Texte étudié:

+++

Le peuple, pour Jean-Luc Mélenchon, c’est la « multitude urbanisée » prenant conscience d’elle-même au travers de revendications communes qui s’enracinent dans « les soucis quotidiens de l’existence concrète ». Cette multitude, substrat de la « révolution citoyenne », deviendrait peuple [politique] par son action collective, par sa mise en réseau, sous l’effet  des événements et des actions politiques. « Ce n’est pas le réseau qui crée le peuple en action mais l’inverse. Le peuple existe quand il se met en réseau […] les relations urbaines unifient. » [3] Pour faire bref, la multitude citadine « se transforme en peuple sous l’action de la chaleur ». « Quand la multitude cesse d’être l’agitation individuelle des citadins vaquant à leurs affaires personnelles, quand elle prend en charge des revendications communes, alors elle change de nature […], elle passe à un autre état sous l’effet de la température politique que l’action réchauffe […] c’est alors qu’apparaît l’acteur politique de notre temps : le peuple ».

+++

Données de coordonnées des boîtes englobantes
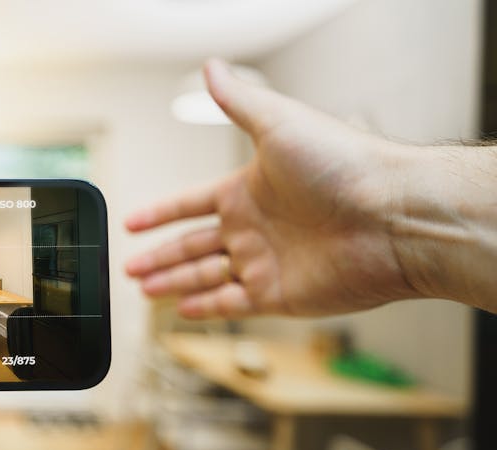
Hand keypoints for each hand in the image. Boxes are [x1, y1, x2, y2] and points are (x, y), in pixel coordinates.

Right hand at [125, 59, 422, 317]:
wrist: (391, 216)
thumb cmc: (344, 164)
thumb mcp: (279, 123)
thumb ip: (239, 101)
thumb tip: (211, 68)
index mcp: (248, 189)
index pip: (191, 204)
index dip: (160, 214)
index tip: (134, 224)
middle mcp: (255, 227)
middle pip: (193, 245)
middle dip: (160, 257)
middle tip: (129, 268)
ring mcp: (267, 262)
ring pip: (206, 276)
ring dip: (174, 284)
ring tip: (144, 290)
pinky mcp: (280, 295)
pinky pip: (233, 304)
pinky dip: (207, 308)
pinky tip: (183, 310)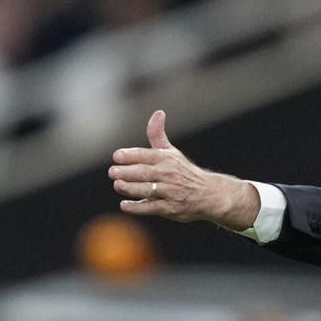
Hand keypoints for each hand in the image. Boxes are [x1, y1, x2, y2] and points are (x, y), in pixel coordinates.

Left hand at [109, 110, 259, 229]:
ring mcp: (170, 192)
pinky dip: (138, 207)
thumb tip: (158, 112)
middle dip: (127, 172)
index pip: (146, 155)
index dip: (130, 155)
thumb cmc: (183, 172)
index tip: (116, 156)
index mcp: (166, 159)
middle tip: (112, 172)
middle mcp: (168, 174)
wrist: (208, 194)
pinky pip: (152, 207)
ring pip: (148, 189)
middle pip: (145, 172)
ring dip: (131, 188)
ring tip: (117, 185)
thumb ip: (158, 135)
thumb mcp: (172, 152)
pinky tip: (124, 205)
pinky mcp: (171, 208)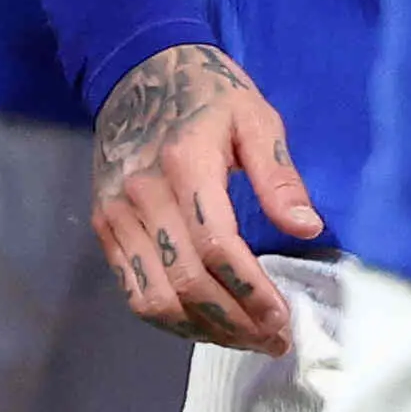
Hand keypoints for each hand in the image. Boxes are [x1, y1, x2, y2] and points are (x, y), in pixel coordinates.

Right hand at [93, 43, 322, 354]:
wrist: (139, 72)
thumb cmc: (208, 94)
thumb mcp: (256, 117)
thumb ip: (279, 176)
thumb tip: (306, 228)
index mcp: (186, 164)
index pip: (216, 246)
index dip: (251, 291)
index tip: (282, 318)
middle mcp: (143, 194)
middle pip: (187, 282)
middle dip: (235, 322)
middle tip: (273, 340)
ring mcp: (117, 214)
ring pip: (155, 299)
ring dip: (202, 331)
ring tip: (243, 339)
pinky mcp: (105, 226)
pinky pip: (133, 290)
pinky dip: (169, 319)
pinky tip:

+++

Consigne: Résumez plus brièvement le paragraphe du texte qui commence par « Le peuple, pour Jean-Luc Mélenchon », en gardant ses idées principales. Les entrées n'interviennent pas dans ce travail.

Corrigé: Pour Jean-Luc Mélenchon, le peuple est la « multitude urbanisée » qui prend conscience d'elle-même par des revendications communes nées des soucis quotidiens. Cette multitude, base de la « révolution citoyenne », devient peuple politique par l'action collective et la mise en réseau, sous l'effet des événements et de l'action politique. Selon lui, c'est le peuple qui crée le réseau, et non l'inverse. Quand la multitude cesse d'être une agitation individuelle pour porter des revendications communes, elle change de nature sous l'effet de la « température politique ». Elle devient alors l'acteur politique de notre temps : le peuple.